# What needs to be done
Please retype every line of the listing below, character for character.

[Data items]
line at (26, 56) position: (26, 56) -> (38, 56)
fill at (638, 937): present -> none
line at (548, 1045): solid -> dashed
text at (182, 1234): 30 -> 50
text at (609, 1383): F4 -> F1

# Complete response
line at (26, 56) position: (26, 56) -> (38, 56)
fill at (638, 937): present -> none
line at (548, 1045): solid -> dashed
text at (182, 1234): 30 -> 50
text at (609, 1383): F4 -> F1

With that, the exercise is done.